Geraldo Borges
O guarda–chuva que eu estou contemplando não está completamente fechado. Daqui de cima da minha cama vejo que o seu tecido não está esticado, nem bem enrolado em torno das suas hastes. Está meio amarfanhado. No primeiro olhar; achei-o parecido com um corvo, o seu cabo encurvado, adunco, criou em minha imaginação a imagem de um bico. Eu quase me assustei pensando que tinha acordado com um pássaro heráldico, de asas encolhidas, no canto do meu quarto. E até hesitei, na dúvida se estava acordado ou, ainda, dormindo. Mas, aos pouco com a suavidade nítida da luz que entrava pela janela, o guarda–chuva foi se tornando preciso no ângulo de minha visão.
Confesso que este objeto de varetas de aço, pano, madeira, fez com que eu me demorasse a levantar. Passei alguns momentos apreciando a sua textura, o seu relevo. Talvez a negrura de seu tecido me fizesse prestar mais atenção no seu volume. E aí comecei a me lembrar de quantos guarda–chuvas eu perdi durante os invernos de minha vida.
Mesmo chovendo pouco em minha terra eu nunca abdiquei de um guarda–chuva. Quando ia ao mercado, a mais simples feira do subúrbio. Quando ia à igreja usava um guarda–chuva, Quando ia ao cemitério levava outro guarda–chuva. O anterior já havia sumido, perdido em algum lugar. Meu guarda–chuva era uma peça importante do meu guarda–roupa. Se o tempo estava bonito para chover, o guarda chuva estava ali, à mão. Eu era como o meu primo Borges, uma dessas pessoas que nunca ia à parte alguma sem o seu termômetro, uma bolsa de água quente, um guarda–chuva. Dizem que o texto de Borges é apócrifo. Não sei. Não conheço suas obras completas.
Costuma acontecer grandes secas no Nordeste. Durante estas secas os nossos guarda–chuvas ficam jogados pelos cantos da casa, nos armadores das paredes. Poucos servem de chapéu de sol. As pessoas usam apenas chapéu. Até mesmo porque o chapéu fica quieto na cabeça do sertanejo. E o chapéu de sol você tem de tirar, desarmar, onde entra. Coloca em algum local. E termina esquecendo quando vai embora.
Quantos guarda-chuvas eu perdi por aí, vida afora. Com certeza, eram semelhantes a este, que enche a minha vista ao despertar dessa manhã. Um simples objeto feito em série em alguma fábrica de São Paulo, ou em alguma longínqua e longeva província da China; e vendido por uma risonha comerciaria, em alguma loja de variedades.

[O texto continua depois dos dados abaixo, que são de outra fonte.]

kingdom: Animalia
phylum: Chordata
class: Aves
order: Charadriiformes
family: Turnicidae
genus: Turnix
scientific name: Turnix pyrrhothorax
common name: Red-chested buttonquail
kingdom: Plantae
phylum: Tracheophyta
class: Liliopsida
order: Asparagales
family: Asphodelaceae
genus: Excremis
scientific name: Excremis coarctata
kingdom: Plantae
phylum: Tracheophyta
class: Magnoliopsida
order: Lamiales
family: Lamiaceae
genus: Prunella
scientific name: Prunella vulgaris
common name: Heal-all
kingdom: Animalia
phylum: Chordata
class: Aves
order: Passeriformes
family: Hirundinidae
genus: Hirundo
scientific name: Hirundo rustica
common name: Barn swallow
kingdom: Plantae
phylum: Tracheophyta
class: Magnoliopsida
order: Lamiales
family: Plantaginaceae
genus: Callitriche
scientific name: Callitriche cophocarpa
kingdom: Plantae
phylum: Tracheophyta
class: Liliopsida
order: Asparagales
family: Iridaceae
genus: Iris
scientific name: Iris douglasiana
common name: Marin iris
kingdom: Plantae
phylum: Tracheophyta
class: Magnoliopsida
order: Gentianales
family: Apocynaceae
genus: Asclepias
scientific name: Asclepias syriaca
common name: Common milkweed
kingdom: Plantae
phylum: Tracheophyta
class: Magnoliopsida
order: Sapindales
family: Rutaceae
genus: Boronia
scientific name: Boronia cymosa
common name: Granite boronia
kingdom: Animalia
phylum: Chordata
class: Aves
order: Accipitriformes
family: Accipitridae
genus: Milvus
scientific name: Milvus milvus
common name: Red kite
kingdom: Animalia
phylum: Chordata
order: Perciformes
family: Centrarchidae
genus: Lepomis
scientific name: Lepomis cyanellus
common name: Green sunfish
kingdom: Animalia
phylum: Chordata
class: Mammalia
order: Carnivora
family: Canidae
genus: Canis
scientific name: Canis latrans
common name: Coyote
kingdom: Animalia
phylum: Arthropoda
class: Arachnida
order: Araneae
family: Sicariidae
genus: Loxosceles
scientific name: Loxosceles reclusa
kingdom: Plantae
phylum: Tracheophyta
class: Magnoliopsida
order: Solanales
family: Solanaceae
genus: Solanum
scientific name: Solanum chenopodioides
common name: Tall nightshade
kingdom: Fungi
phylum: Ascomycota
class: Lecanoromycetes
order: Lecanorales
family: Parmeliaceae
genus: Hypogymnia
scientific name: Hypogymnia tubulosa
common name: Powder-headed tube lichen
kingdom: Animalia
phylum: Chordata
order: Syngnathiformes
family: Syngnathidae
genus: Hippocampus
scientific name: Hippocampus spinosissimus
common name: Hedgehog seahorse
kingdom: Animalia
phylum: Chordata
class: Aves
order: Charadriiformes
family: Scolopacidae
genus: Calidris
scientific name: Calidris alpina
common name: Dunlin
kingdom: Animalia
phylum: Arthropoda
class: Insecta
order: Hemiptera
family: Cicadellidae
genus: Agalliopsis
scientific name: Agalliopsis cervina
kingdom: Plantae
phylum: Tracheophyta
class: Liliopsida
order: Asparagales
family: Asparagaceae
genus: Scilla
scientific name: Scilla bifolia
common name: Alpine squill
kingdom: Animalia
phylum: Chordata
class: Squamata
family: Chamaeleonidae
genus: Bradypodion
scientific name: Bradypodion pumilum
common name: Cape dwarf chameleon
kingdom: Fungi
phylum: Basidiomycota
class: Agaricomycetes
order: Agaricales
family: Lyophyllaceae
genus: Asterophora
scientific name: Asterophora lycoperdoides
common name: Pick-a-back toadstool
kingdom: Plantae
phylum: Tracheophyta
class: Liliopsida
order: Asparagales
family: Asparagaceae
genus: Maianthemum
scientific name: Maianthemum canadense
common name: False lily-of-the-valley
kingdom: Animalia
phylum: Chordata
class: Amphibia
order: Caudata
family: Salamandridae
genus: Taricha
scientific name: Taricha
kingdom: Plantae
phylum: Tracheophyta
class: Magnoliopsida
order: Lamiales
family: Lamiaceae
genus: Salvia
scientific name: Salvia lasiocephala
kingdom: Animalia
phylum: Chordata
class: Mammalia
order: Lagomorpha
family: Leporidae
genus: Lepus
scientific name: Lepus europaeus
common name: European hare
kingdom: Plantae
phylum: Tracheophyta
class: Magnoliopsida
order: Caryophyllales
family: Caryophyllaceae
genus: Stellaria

Relanço meus olhos pela segunda vez, antes de me levantar, para o meu guarda–chuva. E não sei bem por qual motivo me vem à mente o vulto de Carlito, pelas ruas pobres de Paris, brincando com a sua bengala.
Eu não sei desenhar. Se soubesse o meu guarda-chuva nunca mais seria o mesmo, depois que eu acordei bem disposto, essa manhã, e meus olhos caíram sobre ele. Se eu fosse um pintor eu o faria desabrochar como uma flor dentro da luz diáfana dessa manhã para vê-lo não apenas como um objeto útil, mas um ser alado, que, de repente, me transportou para dimensões estéticas que eu nunca havia percebido.
Levanto. Começa a chover. Tenho de ir à padaria. Tomo banho, mudo de roupa, e pego o meu guarda–chuva. Abro a porta da rua, e, em seguida, o meu guarda–chuva. Ele infla as asas negras, rugindo. E como um estranho cogumelo aflora debaixo d’água. Reparo que agora ele não tem nada a ver com o objeto anterior que tanto me chamou à atenção, jogado no canto de meu quarto. Está em plena atividade. Acordou.